Interest in whether sulfatide might play a role in normal HSPC trafficking led Katayama et al. to examine mobilization in mice lacking UDP-galactose: ceramide galactosyltransferase (Cgt), a gene required for sulfatide production. Consistent with the authors’ hypothesis, Cgt-/- mice fail to undergo significant mobilization of HSPC in response to G-CSF and fucoidan. However, the reason for this result is surprising.
Although proteolysis was normal in Cgt-/- BM, differences in CXCL12 protein and RNA levels in bone tissue were detected in Cgt-/- mice. The authors attributed the failure of HSPC mobilization to the persistence of high levels of CXCL12 despite treatment with G-CSF. Osteoblast activity was also altered in Cgt-/- mice: cells were flatter and had shorter cell protrusions into bone tissue. Interestingly, G-CSF treatment was noted to result in similar changes in osteoblasts of wild-type mice.
The novel result came when the authors considered a potential role for the nervous system in the Cgt -/- mobilization phenotype. Besides sulfatide, Cgt is essential for production of galactocerebrosides, major components of the myelin sheaths that surround nerve fibers and facilitate nerve impulse conduction. Indeed, Cgt-/- mice die early in post-natal life due to severe tremor and ataxia.10,11 A series of experiments provided support for the involvement of the sympathetic nervous system (SNS) in control of HSPC mobilization. First, it was demonstrated that mice deficient in SNS function due to knockout of dopamine β hydroxylase (Dβh), the enzyme required for the production of norepinephrine, show a dramatic reduction in HSPC mobilization by G-CSF. Furthermore, osteoblast morphology and CXCL12 levels were not affected by G-CSF administration in the Dβh-/- mice, implying that G-CSF is unable to exert its normal effects in the absence of adrenergic signals from the SNS. Finally, treatment of wild-type mice with a β adrenergic antagonist, the beta blocker propranolol, also reduced HSPC mobilization, while the β2 adrenergic agonist clenbuterol partially rescued G-CSF induced mobilization in Dβh-/- mice.

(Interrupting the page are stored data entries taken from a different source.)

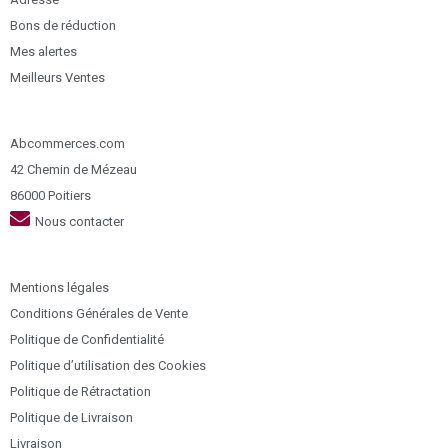
Bons de réduction
Mes alertes
Meilleurs Ventes
Abcommerces.com
42 Chemin de Mézeau
86000 Poitiers
Nous contacter
Mentions légales
Conditions Générales de Vente
Politique de Confidentialité
Politique d’utilisation des Cookies
Politique de Rétractation
Politique de Livraison
Livraison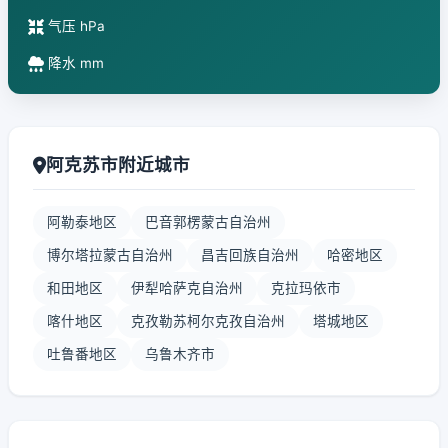
气压 hPa
降水 mm
阿克苏市附近城市
阿勒泰地区
巴音郭楞蒙古自治州
博尔塔拉蒙古自治州
昌吉回族自治州
哈密地区
和田地区
伊犁哈萨克自治州
克拉玛依市
喀什地区
克孜勒苏柯尔克孜自治州
塔城地区
吐鲁番地区
乌鲁木齐市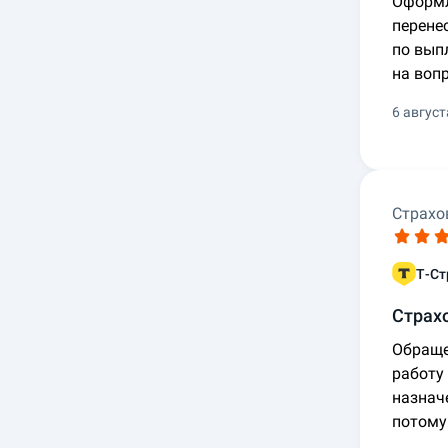
Оформл
перенес
по вып
на воп
6 август
Страхо
Т-Ст
Страх
Обраще
работу
назнач
потому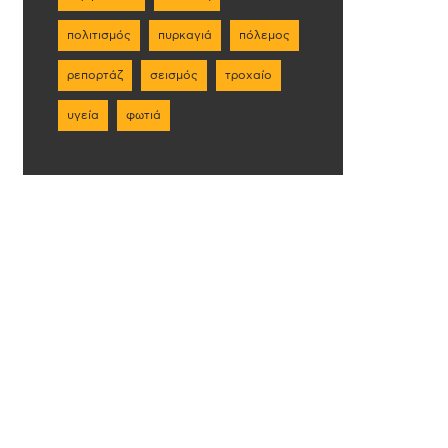
πολιτισμός
πυρκαγιά
πόλεμος
ρεπορτάζ
σεισμός
τροχαίο
υγεία
φωτιά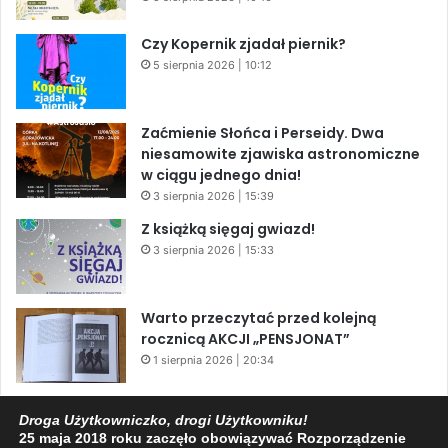
Czy Kopernik zjadał piernik?
5 sierpnia 2026 | 10:12
Zaćmienie Słońca i Perseidy. Dwa
niesamowite zjawiska astronomiczne
w ciągu jednego dnia!
3 sierpnia 2026 | 15:39
Z książką sięgaj gwiazd!
3 sierpnia 2026 | 15:33
Warto przeczytać przed kolejną
rocznicą AKCJI „PENSJONAT”
1 sierpnia 2026 | 20:34
XIV Jasielski Marsz Wolności
Droga Użytkowniczko, drogi Użytkowniku!
31 lipca 2026 | 11:44
25 maja 2018 roku zaczęło obowiązywać Rozporządzenie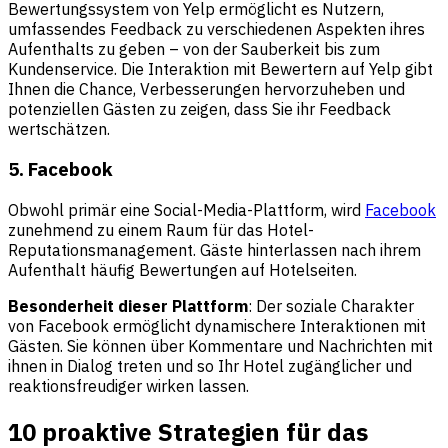
Bewertungssystem von Yelp ermöglicht es Nutzern,
umfassendes Feedback zu verschiedenen Aspekten ihres
Aufenthalts zu geben – von der Sauberkeit bis zum
Kundenservice. Die Interaktion mit Bewertern auf Yelp gibt
Ihnen die Chance, Verbesserungen hervorzuheben und
potenziellen Gästen zu zeigen, dass Sie ihr Feedback
wertschätzen.
5. Facebook
Obwohl primär eine Social-Media-Plattform, wird
Facebook
zunehmend zu einem Raum für das Hotel-
Reputationsmanagement. Gäste hinterlassen nach ihrem
Aufenthalt häufig Bewertungen auf Hotelseiten.
Besonderheit dieser Plattform
: Der soziale Charakter
von Facebook ermöglicht dynamischere Interaktionen mit
Gästen. Sie können über Kommentare und Nachrichten mit
ihnen in Dialog treten und so Ihr Hotel zugänglicher und
reaktionsfreudiger wirken lassen.
10 proaktive Strategien für das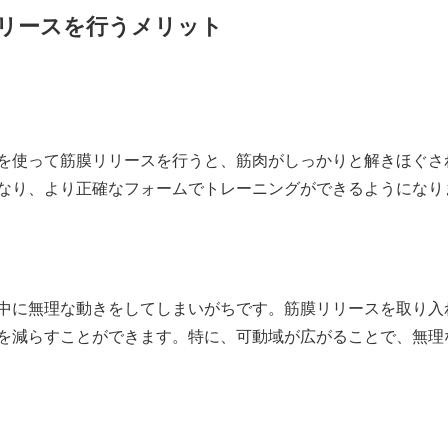
リースを行うメリット
を使って筋膜リリースを行うと、筋肉がしっかりと解きほぐさ
なり、より正確なフォームでトレーニングができるようになり
中に無理な動きをしてしまいがちです。筋膜リリースを取り入
を減らすことができます。特に、可動域が広がることで、無理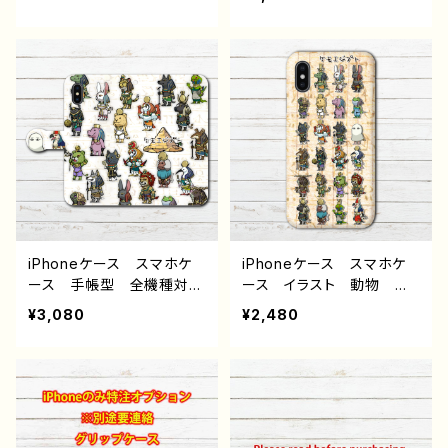
ndroid iPhone17/16/15/
い かわいい ゆるかわ
14/13/12/11 Galaxy Xp
ゆるい メジェド iPhone
eria GooglePixel AQ
XS AQUOS sense 4 5
UOS OPPO ワイモバイ
6 Xperia Googlepixel
ル etc. 手帳型 全機種
Galaxy Android ア
対応
ンドロイド ケース 個性
的 おすすめ 面白いiPho
neケース おもしろスマホ
ケース ユニーク ネタ
系 エジプト神話 人気
イラストレーター クリエイ
ター 絵師 オリジナル
デザイン グッズ タイト
iPhoneケース スマホケ
iPhoneケース スマホケ
ル：ケモエジプト パターン
ース 手帳型 全機種対
ース イラスト 動物 可
２ 作：Rii2
応 イラスト 動物 可愛
愛い かわいい ゆるか
¥3,080
¥2,480
い かわいい ゆるかわ
わ ゆるい メジェド iPh
ゆるい メジェド iPhone
oneXS AQUOS sense
XS AQUOS sense 4 5
4 5 6 Xperia Google
6 Xperia Googlepixel
pixel Galaxy Android
Galaxy Android ア
アンドロイド ケース
ンドロイド ケース 個性
個性的 おすすめ 面白いi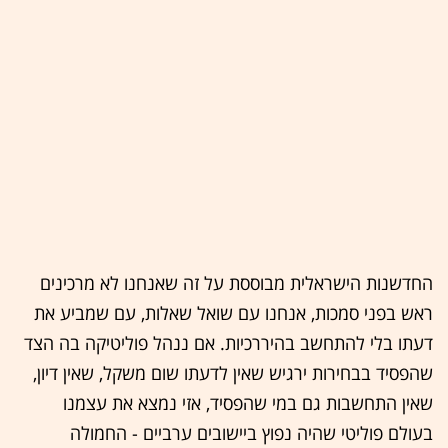
החדשנות הישראלית מבוססת על זה שאנחנו לא מרכינים
ראש בפני סמכות, אנחנו עם שואל שאלות, עם שמביע את
דעתו בלי להתחשב בהיררכיות. אם ננהל פוליטיקה בה הצד
שהפסיד בבחירות ירגיש שאין לדעתו שום משקל, שאין דיון,
שאין התחשבות גם במי שהפסיד, אזי נמצא את עצמנו
בעולם פוליטי שהיה נפוץ ביישובים ערביים - החמולה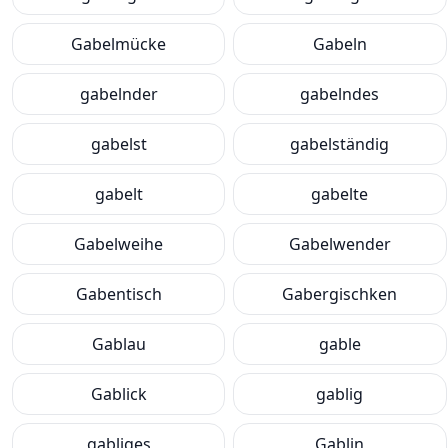
Gabelmücke
Gabeln
gabelnder
gabelndes
gabelst
gabelständig
gabelt
gabelte
Gabelweihe
Gabelwender
Gabentisch
Gabergischken
Gablau
gable
Gablick
gablig
gabliges
Gablin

|Figure 1. Model depicting the role of the sympathetic nervous system (SNS) in HSPC mobilization from bone marrow. Prior to mobilization by G-CSF (left side) osteoblasts display normal morphology and produce CXCL12, which retains HSPC in the bone marrow niche. G-CSF (right side) decreases CXCL12 levels in bone marrow by causing release of proteases by neutrophils and decreased synthesis of CXCL12 by osteoblasts. The effect of G-CSF on osteoblasts is mediated in part by adrenergic neurons, based on the finding that knockout mice with inadequate myelination (Cgt-/- mice), or lack of norepinephrine (Dbh-/- mice), fail to respond to G-CSF.
Importantly, adrenergic signaling alone is not sufficient to induce HSPC egress from the BM: treatment of wild-type mice with clenbuterol did not cause mobilization. The authors suggest that G-CSF causes HSPC mobilization by inhibiting osteoblast production of CXCL12 through both SNS-dependent and independent means (Figure 1). Their results raise the interesting possibility that differences in sympathetic tone may explain variable responses to G-CSF, and suggest a potential clinical avenue for optimization of HSPC mobilization from patients and donors.